> _DOCUMENT EXCERPT_
Supplementary Information

The online version contains supplementary material available at 10.1007/s00198-025-07413-4.

Introduction

Osteoporosis (OP) is a disease characterized by a reduction of bone mineral density (BMD) that is associated with skeletal fragility. OP is especially prevalent in postmenopausal women, in whom estrogen decline constitutes the most important factor for the accelerated loss of bone mass. Other important risk factors for postmenopausal osteoporosis include advanced age, genetics, smoking, and low body weight, in addition to many diseases and drugs that impair bone health [1–3].

In the last decade, numerous genome-wide association studies (GWAS) have been conducted as a strategy to identify new genes and variants associated with complex diseases. In the field of OP, a number of GWAS have been performed to determine genetic association with BMD and osteoporotic fractures [3]. Initial GWAS studies have identified more than 50 loci associated with BMD [4–8]. Some of these loci correspond to genes involved in skeletal disorders other than OP, such as osteogenesis imperfecta (OI).

Although OP is a common complex disease and OI is a monogenic rare disease, both conditions are associated with bone fragility and increased fracture risk, even though the severity is usually much higher in OI [9]. Therefore, the fact that both disorders share several clinical features poses a diagnostic challenge for some mild forms of OI or severe OP. In fact, variants in genes such as COL1A1 and COL1A2 have been associated with both disorders [10–12] suggesting that some rare variants in OI genes might contribute importantly to the pathophysiology of—or even be responsible for—some cases of postmenopausal osteoporosis.

> _STORED DATA_
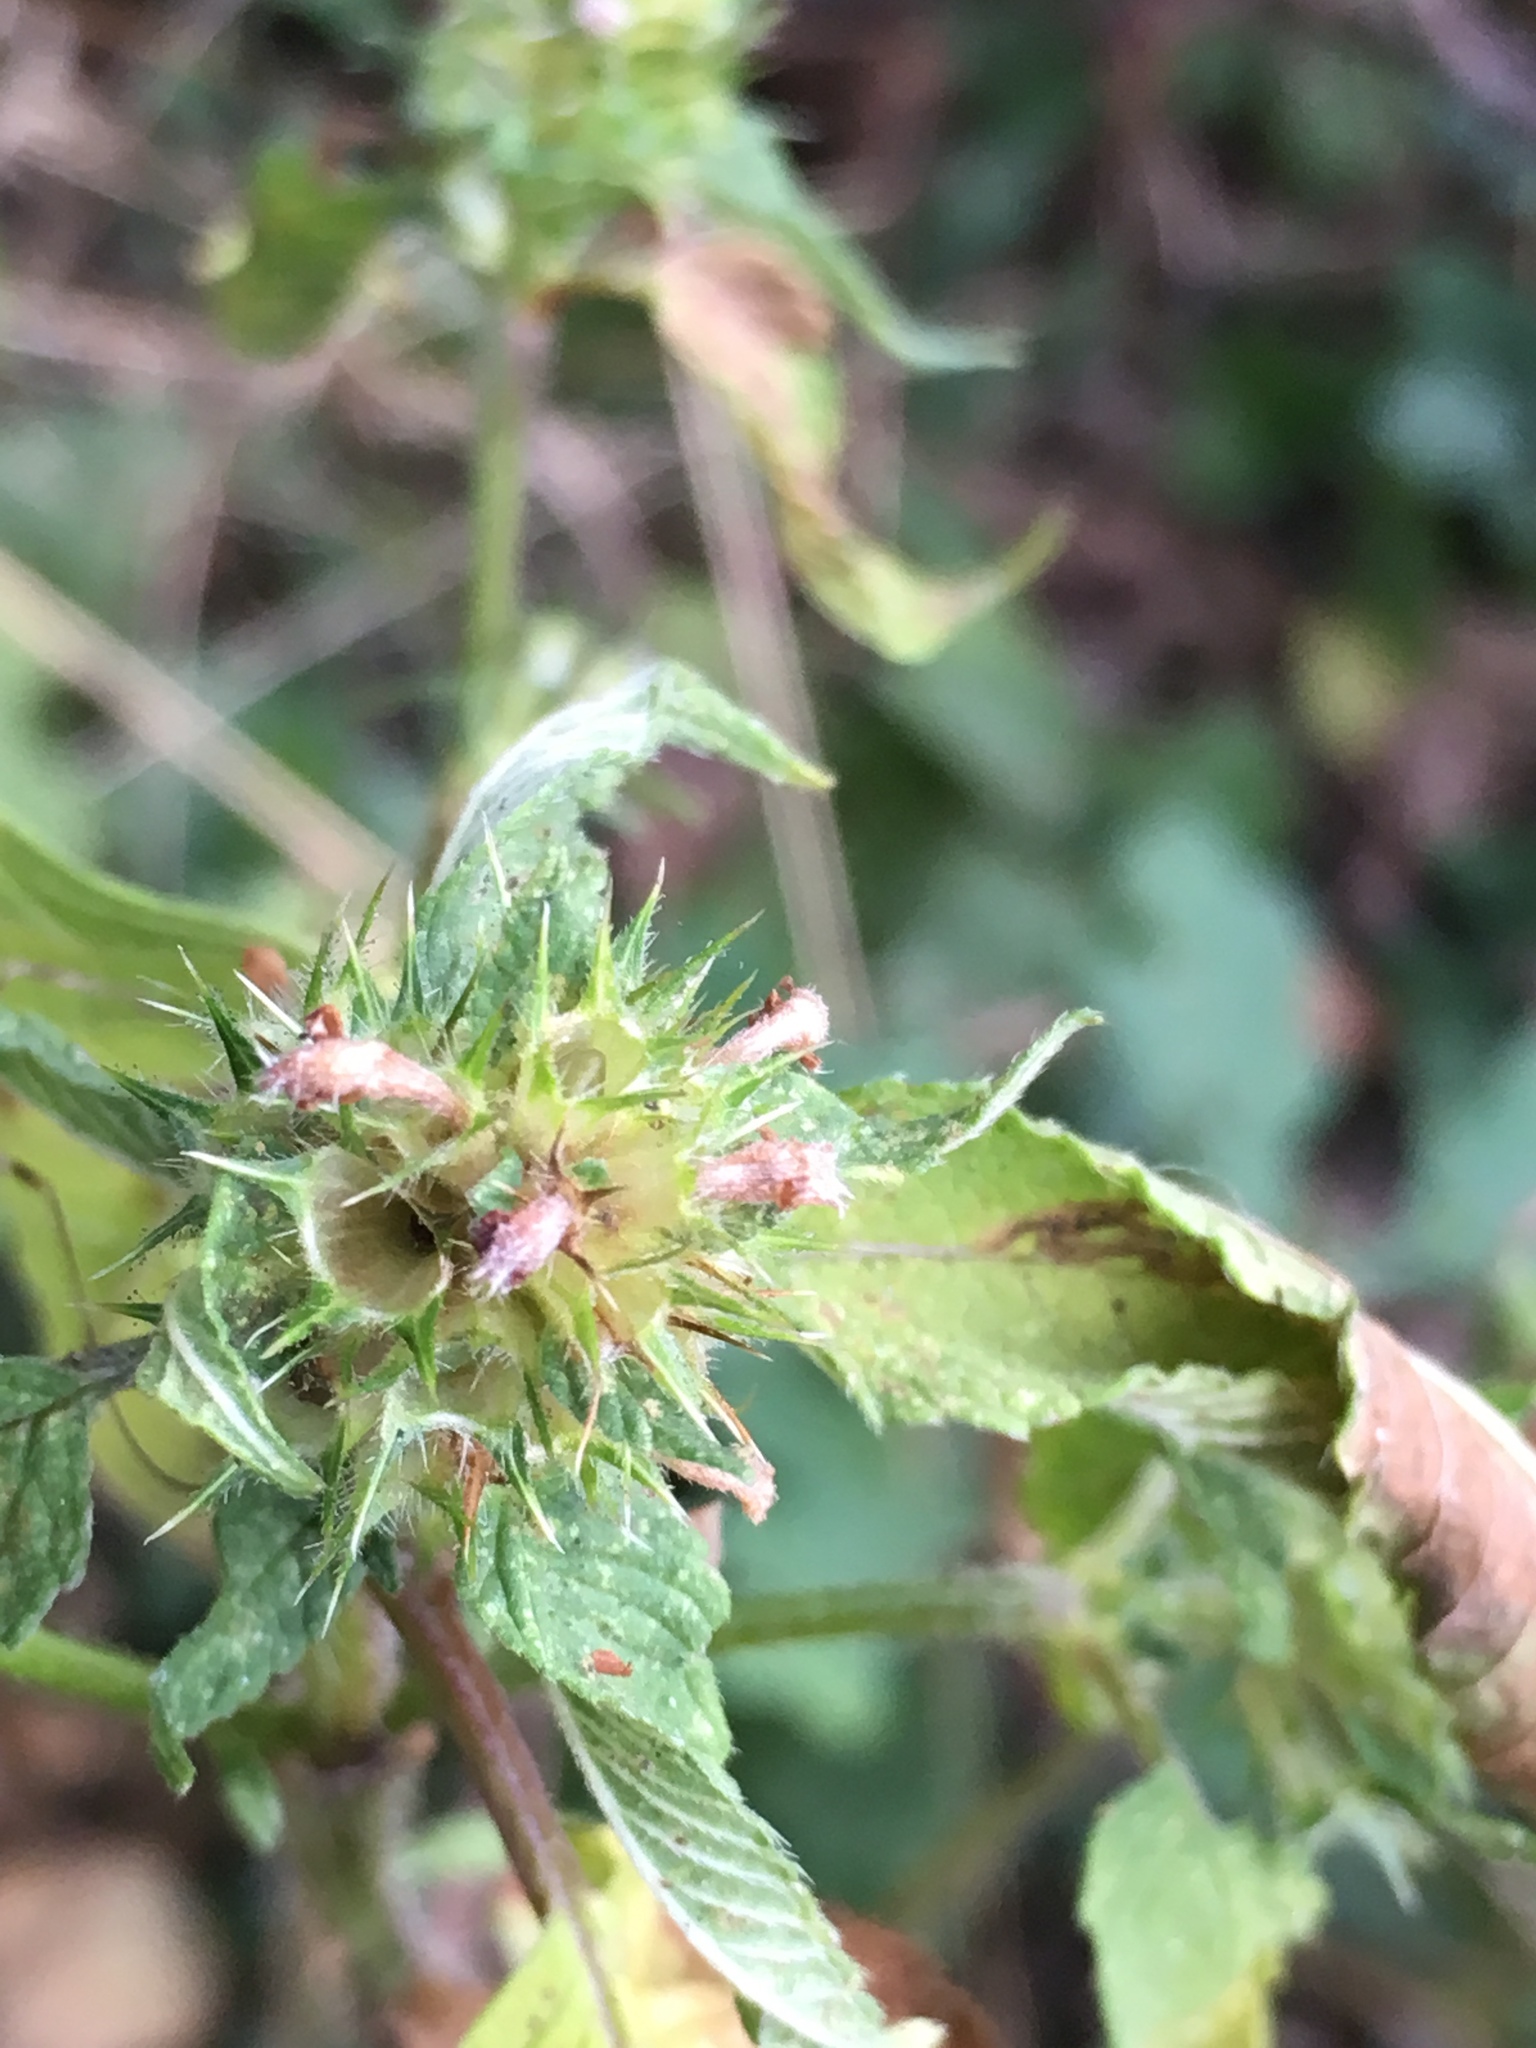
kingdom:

> _INSTRUCTIONS TO FOLLOW_
Can you repeat the osteoporosis excerpt above from "Osteoporosis (OP) is" to "bone health [1–3].", word for word?

> _RESPONSE_
Osteoporosis (OP) is a disease characterized by a reduction of bone mineral density (BMD) that is associated with skeletal fragility. OP is especially prevalent in postmenopausal women, in whom estrogen decline constitutes the most important factor for the accelerated loss of bone mass. Other important risk factors for postmenopausal osteoporosis include advanced age, genetics, smoking, and low body weight, in addition to many diseases and drugs that impair bone health [1–3].